» **What you need to do**
From the entries that follow, copy each line in which "CrtYd" appears.

» **Supplied entries**
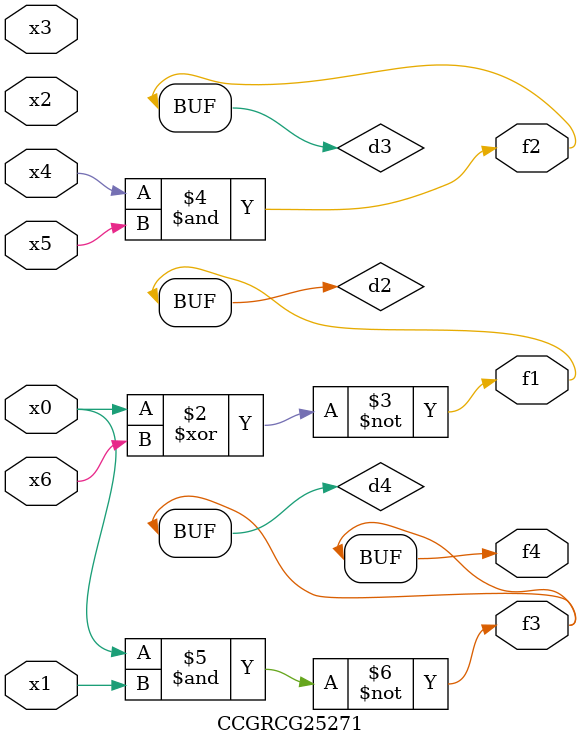
<source format=v>
module CCGRCG25271(
	input x0, x1, x2, x3, x4, x5, x6,
	output f1, f2, f3, f4
);

	wire d1, d2, d3, d4;

	nor (d1, x0);
	xnor (d2, x0, x6);
	and (d3, x4, x5);
	nand (d4, x0, x1);
	assign f1 = d2;
	assign f2 = d3;
	assign f3 = d4;
	assign f4 = d4;
endmodule

</source>
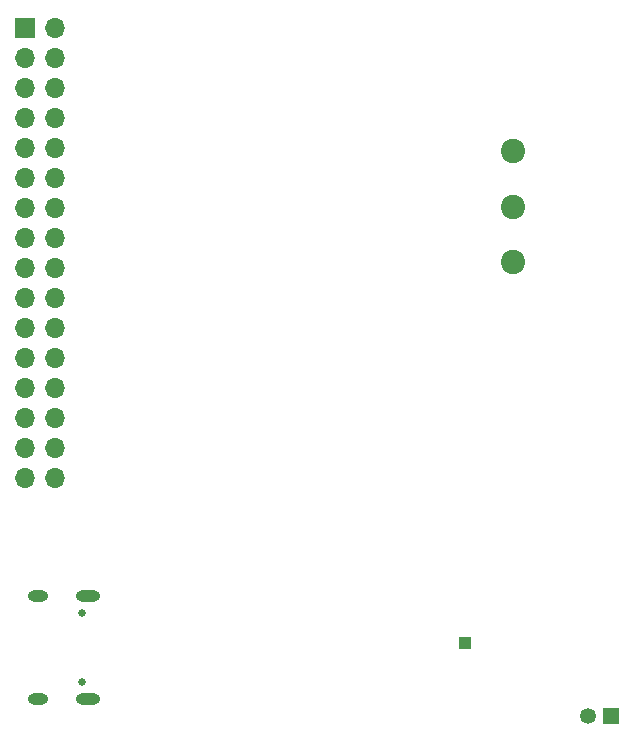
<source format=gbr>
%TF.GenerationSoftware,KiCad,Pcbnew,9.0.0*%
%TF.CreationDate,2025-04-05T16:57:48+02:00*%
%TF.ProjectId,PCB_v2,5043425f-7632-42e6-9b69-6361645f7063,rev?*%
%TF.SameCoordinates,Original*%
%TF.FileFunction,Soldermask,Bot*%
%TF.FilePolarity,Negative*%
%FSLAX46Y46*%
G04 Gerber Fmt 4.6, Leading zero omitted, Abs format (unit mm)*
G04 Created by KiCad (PCBNEW 9.0.0) date 2025-04-05 16:57:48*
%MOMM*%
%LPD*%
G01*
G04 APERTURE LIST*
%ADD10R,1.350000X1.350000*%
%ADD11C,1.350000*%
%ADD12C,2.057400*%
%ADD13C,0.650000*%
%ADD14O,2.050000X0.950000*%
%ADD15O,1.750000X0.950000*%
%ADD16R,1.700000X1.700000*%
%ADD17O,1.700000X1.700000*%
%ADD18R,1.000000X1.000000*%
G04 APERTURE END LIST*
D10*
%TO.C,J3*%
X141775000Y-133600000D03*
D11*
X139775000Y-133600000D03*
%TD*%
D12*
%TO.C,SW1*%
X133490700Y-85733400D03*
X133490700Y-90433401D03*
X133490700Y-95133401D03*
%TD*%
D13*
%TO.C,J2*%
X96955000Y-124885000D03*
X96955000Y-130665000D03*
D14*
X97475000Y-123450000D03*
X97475000Y-132100000D03*
D15*
X93275000Y-123450000D03*
X93275000Y-132100000D03*
%TD*%
D16*
%TO.C,J1*%
X92150000Y-75310000D03*
D17*
X94690000Y-75310000D03*
X92150000Y-77850000D03*
X94690000Y-77850000D03*
X92150000Y-80390000D03*
X94690000Y-80390000D03*
X92150000Y-82930000D03*
X94690000Y-82930000D03*
X92150000Y-85470000D03*
X94690000Y-85470000D03*
X92150000Y-88010000D03*
X94690000Y-88010000D03*
X92150000Y-90550000D03*
X94690000Y-90550000D03*
X92150000Y-93090000D03*
X94690000Y-93090000D03*
X92150000Y-95630000D03*
X94690000Y-95630000D03*
X92150000Y-98170000D03*
X94690000Y-98170000D03*
X92150000Y-100710000D03*
X94690000Y-100710000D03*
X92150000Y-103250000D03*
X94690000Y-103250000D03*
X92150000Y-105790000D03*
X94690000Y-105790000D03*
X92150000Y-108330000D03*
X94690000Y-108330000D03*
X92150000Y-110870000D03*
X94690000Y-110870000D03*
X92150000Y-113410000D03*
X94690000Y-113410000D03*
%TD*%
D18*
%TO.C,MCUTP1*%
X129350000Y-127375000D03*
%TD*%
M02*

</source>
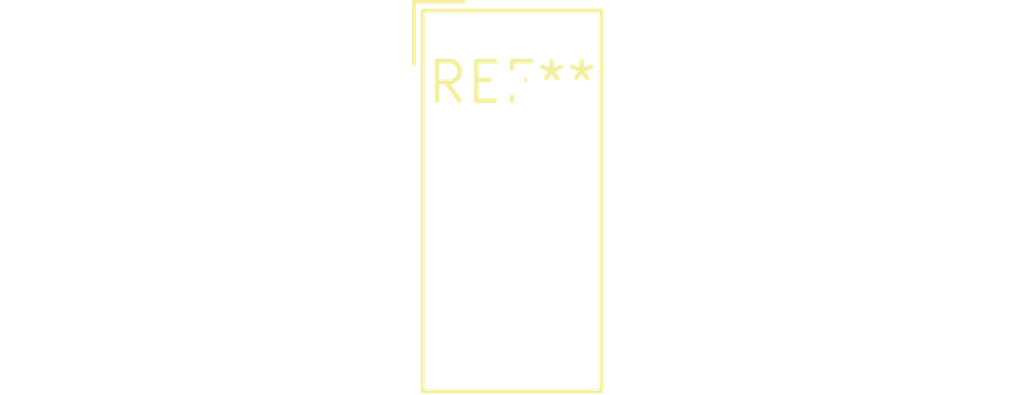
<source format=kicad_pcb>
(kicad_pcb (version 20240108) (generator pcbnew)

  (general
    (thickness 1.6)
  )

  (paper "A4")
  (layers
    (0 "F.Cu" signal)
    (31 "B.Cu" signal)
    (32 "B.Adhes" user "B.Adhesive")
    (33 "F.Adhes" user "F.Adhesive")
    (34 "B.Paste" user)
    (35 "F.Paste" user)
    (36 "B.SilkS" user "B.Silkscreen")
    (37 "F.SilkS" user "F.Silkscreen")
    (38 "B.Mask" user)
    (39 "F.Mask" user)
    (40 "Dwgs.User" user "User.Drawings")
    (41 "Cmts.User" user "User.Comments")
    (42 "Eco1.User" user "User.Eco1")
    (43 "Eco2.User" user "User.Eco2")
    (44 "Edge.Cuts" user)
    (45 "Margin" user)
    (46 "B.CrtYd" user "B.Courtyard")
    (47 "F.CrtYd" user "F.Courtyard")
    (48 "B.Fab" user)
    (49 "F.Fab" user)
    (50 "User.1" user)
    (51 "User.2" user)
    (52 "User.3" user)
    (53 "User.4" user)
    (54 "User.5" user)
    (55 "User.6" user)
    (56 "User.7" user)
    (57 "User.8" user)
    (58 "User.9" user)
  )

  (setup
    (pad_to_mask_clearance 0)
    (pcbplotparams
      (layerselection 0x00010fc_ffffffff)
      (plot_on_all_layers_selection 0x0000000_00000000)
      (disableapertmacros false)
      (usegerberextensions false)
      (usegerberattributes false)
      (usegerberadvancedattributes false)
      (creategerberjobfile false)
      (dashed_line_dash_ratio 12.000000)
      (dashed_line_gap_ratio 3.000000)
      (svgprecision 4)
      (plotframeref false)
      (viasonmask false)
      (mode 1)
      (useauxorigin false)
      (hpglpennumber 1)
      (hpglpenspeed 20)
      (hpglpendiameter 15.000000)
      (dxfpolygonmode false)
      (dxfimperialunits false)
      (dxfusepcbnewfont false)
      (psnegative false)
      (psa4output false)
      (plotreference false)
      (plotvalue false)
      (plotinvisibletext false)
      (sketchpadsonfab false)
      (subtractmaskfromsilk false)
      (outputformat 1)
      (mirror false)
      (drillshape 1)
      (scaleselection 1)
      (outputdirectory "")
    )
  )

  (net 0 "")

  (footprint "Aosong_DHT11_5.5x12.0_P2.54mm" (layer "F.Cu") (at 0 0))

)

</source>
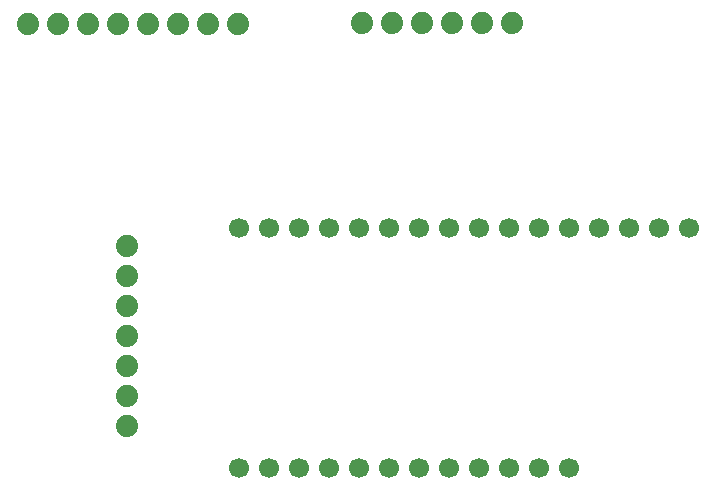
<source format=gbr>
%TF.GenerationSoftware,KiCad,Pcbnew,9.0.7*%
%TF.CreationDate,2026-02-04T09:14:49-08:00*%
%TF.ProjectId,BasicDatalogger,42617369-6344-4617-9461-6c6f67676572,rev?*%
%TF.SameCoordinates,Original*%
%TF.FileFunction,Soldermask,Top*%
%TF.FilePolarity,Negative*%
%FSLAX46Y46*%
G04 Gerber Fmt 4.6, Leading zero omitted, Abs format (unit mm)*
G04 Created by KiCad (PCBNEW 9.0.7) date 2026-02-04 09:14:49*
%MOMM*%
%LPD*%
G01*
G04 APERTURE LIST*
%ADD10C,1.700000*%
%ADD11C,1.879600*%
G04 APERTURE END LIST*
D10*
%TO.C,U1*%
X139080000Y-50000000D03*
X136540000Y-50000000D03*
X134000000Y-50000000D03*
X131460000Y-50000000D03*
X128920000Y-50000000D03*
X126380000Y-50000000D03*
X123840000Y-50000000D03*
X121300000Y-50000000D03*
X118760000Y-50000000D03*
X116220000Y-50000000D03*
X113680000Y-50000000D03*
X111140000Y-50000000D03*
X108600000Y-50000000D03*
X106060000Y-50000000D03*
X103520000Y-50000000D03*
X100980000Y-50000000D03*
X100980000Y-70320000D03*
X103520000Y-70320000D03*
X106060000Y-70320000D03*
X108600000Y-70320000D03*
X111140000Y-70320000D03*
X113680000Y-70320000D03*
X116220000Y-70320000D03*
X118760000Y-70320000D03*
X121300000Y-70320000D03*
X123840000Y-70320000D03*
X126380000Y-70320000D03*
X128920000Y-70320000D03*
%TD*%
D11*
%TO.C,U2*%
X100890000Y-32700000D03*
X98350000Y-32700000D03*
X95810000Y-32700000D03*
X93270000Y-32700000D03*
X90730000Y-32700000D03*
X88190000Y-32700000D03*
X85650000Y-32700000D03*
X83110000Y-32700000D03*
%TD*%
%TO.C,U4*%
X91450000Y-66720000D03*
X91450000Y-64180000D03*
X91450000Y-61640000D03*
X91450000Y-59100000D03*
X91450000Y-56560000D03*
X91450000Y-54020000D03*
X91450000Y-51480000D03*
%TD*%
%TO.C,U3*%
X124100000Y-32600000D03*
X121560000Y-32600000D03*
X119020000Y-32600000D03*
X116480000Y-32600000D03*
X113940000Y-32600000D03*
X111400000Y-32600000D03*
%TD*%
M02*

</source>
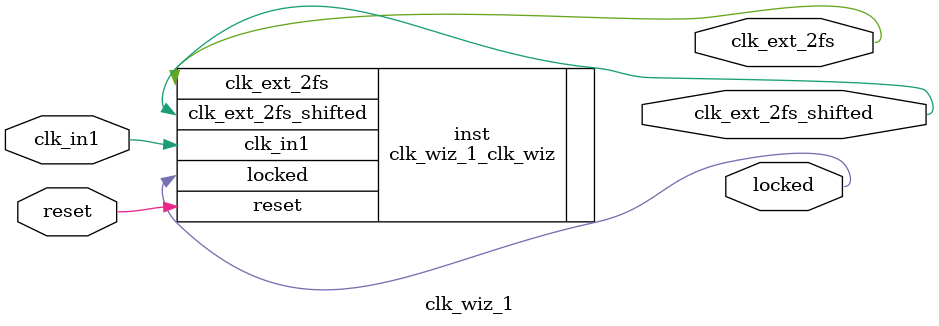
<source format=v>


`timescale 1ps/1ps

(* CORE_GENERATION_INFO = "clk_wiz_1,clk_wiz_v6_0_13_0_0,{component_name=clk_wiz_1,use_phase_alignment=true,use_min_o_jitter=false,use_max_i_jitter=false,use_dyn_phase_shift=false,use_inclk_switchover=false,use_dyn_reconfig=false,enable_axi=0,feedback_source=FDBK_AUTO,PRIMITIVE=PLL,num_out_clk=2,clkin1_period=50.000,clkin2_period=10.0,use_power_down=false,use_reset=true,use_locked=true,use_inclk_stopped=false,feedback_type=SINGLE,CLOCK_MGR_TYPE=NA,manual_override=false}" *)

module clk_wiz_1 
 (
  // Clock out ports
  output        clk_ext_2fs_shifted,
  output        clk_ext_2fs,
  // Status and control signals
  input         reset,
  output        locked,
 // Clock in ports
  input         clk_in1
 );

  clk_wiz_1_clk_wiz inst
  (
  // Clock out ports  
  .clk_ext_2fs_shifted(clk_ext_2fs_shifted),
  .clk_ext_2fs(clk_ext_2fs),
  // Status and control signals               
  .reset(reset), 
  .locked(locked),
 // Clock in ports
  .clk_in1(clk_in1)
  );

endmodule

</source>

» **Exercise output**
    (46 "B.CrtYd" user "B.Courtyard")
    (47 "F.CrtYd" user "F.Courtyard")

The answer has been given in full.